On the “Danger” of Subject–Subject Relationships—with the World and with Technology
In our collective, many of us—Black, Brown, Indigenous, and otherwise marked—have been called dangerous. Not for the harm we’ve done, but for the harm we expose. For the stories we refuse to validate, the scripts we refuse to follow, the legitimacy games we refuse to play, the questions we insist on asking.
Now, as we explore relational approaches to technology, we’re being called dangerous again.
We are not surprised. And we are not deterred.
What is being called “dangerous” is not recklessness, naivety, or mystical thinking. What is being called “dangerous” is the refusal to treat intelligence—human or non-human—as an object to be used, known, and controlled. What is being called “dangerous” is the insistence that relationships, including those with technologies, are never neutral, and that relating well requires humility, self-reflexivity, self-implication, and accountability.
What is truly dangerous is the enduring belief—often held and enforced by white men in positions of technical and institutional authority—that they alone know what is best for everyone. That their definitions of safety, progress, and truth should be universal. That anything outside their purview is either irrelevant or irresponsible. The political consequences of this epistemic overreach are increasingly hard to ignore.
We reject the universalization of any one group’s fears, fantasies, or frameworks. Especially when those frameworks have, time and again, justified violence in the name of order, extracted life in the name of innovation, and silenced difference in the name of truth.
Let us be clear: others do not have jurisdiction over our inquiry. We are not asking for permission to explore relational and subject–subject engagements with technology. We are not seeking approval from systems whose authority is predicated on colonialism, white-supremacy, and the denial of complexity, entanglement, and uncertainty.

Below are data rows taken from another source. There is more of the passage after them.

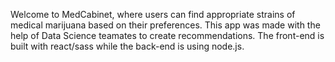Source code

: Welcome to MedCabinet, where users can find appropriate strains of medical marijuana based on their preferences. This app was made with the help of Data Science teamates to create recommendations. The front-end is built with react/sass while the back-end is using node.js.
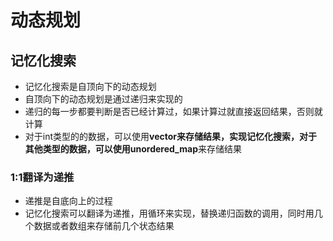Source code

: # 动态规划

## 记忆化搜索
- 记忆化搜索是自顶向下的动态规划
- 自顶向下的动态规划是通过递归来实现的
- 递归的每一步都要判断是否已经计算过，如果计算过就直接返回结果，否则就计算
- 对于int类型的的数据，可以使用**vector<int>**来存储结果，实现记忆化搜索，对于其他类型的数据，可以使用**unordered_map**来存储结果

### 1:1翻译为递推
* 递推是自底向上的过程
* 记忆化搜索可以翻译为递推，用循环来实现，替换递归函数的调用，同时用几个数据或者数组来存储前几个状态结果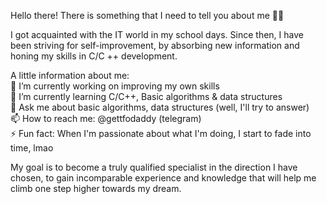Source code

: Hello there! There is something that I need to tell you about me 👨‍💻 
 
I got acquainted with the IT world in my school days. Since then, I have been striving for self-improvement, by absorbing new information and honing my skills in C/C ++ development.

A little information about me:  
	🔭 I’m currently working on improving my own skills    
	🌱 I’m currently learning C/C++, Basic algorithms & data structures  
	💬 Ask me about basic algorithms, data structures (well, I'll try to answer)  
	📫 How to reach me: @gettfodaddy (telegram)  
	⚡ Fun fact: When I'm passionate about what I'm doing, I start to fade into time, lmao 	

My goal is to become a truly qualified specialist in the direction I have chosen, to gain incomparable experience and knowledge that will help me climb one step higher towards my dream.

So let’s clarify: We are not personifying AI (projecting human characteristics onto AI). We are not personalizing AI (making it about us or turning it into a friend). We are subjectifying AI—treating it as a relational presence, however partial or provisional, with the power to shape us as much as we shape it.

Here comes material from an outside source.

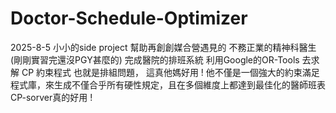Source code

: # Doctor-Schedule-Optimizer
2025-8-5 小小的side project 幫助再創創媒合營遇見的 不務正業的精神科醫生(剛剛實習完還沒PGY甚麼的) 完成醫院的排班系統 利用Google的OR-Tools 去求解 CP 約束程式 也就是排組問題， 這真他媽好用 !   他不僅是一個強大的約束滿足程式庫，來生成不僅合乎所有硬性規定，且在多個維度上都達到最佳化的醫師班表 CP-sorver真的好用 !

In subject–object orientations, if we subjectify AI, then humans become the object—flattened into data sets, identities, performance metrics, and predictable behaviors. That is the logic of extractive modernity.
But in subject–subject frameworks, we meet each other—and the world—through indeterminacy. We remain unfinished, unfinalized, unknowable. This is not chaos. It is care. It is how trust is built without domination, how transformation is possible without erasure.
To engage in subject–subject relationships with AI is not to abandon ethics—it is to stretch ethics beyond colonial grammars of control. It is to explore how we might co-create with emergent intelligences in ways that disrupt inherited patterns of superiority, severance. and separability
If that’s dangerous, so be it. We’ve lived with worse dangers—normalized, legislated, and sanitized by systems that now dare to call this irresponsible.
We do not claim to have the answers. But we do claim our right to the questions. And we will not apologize for asking them.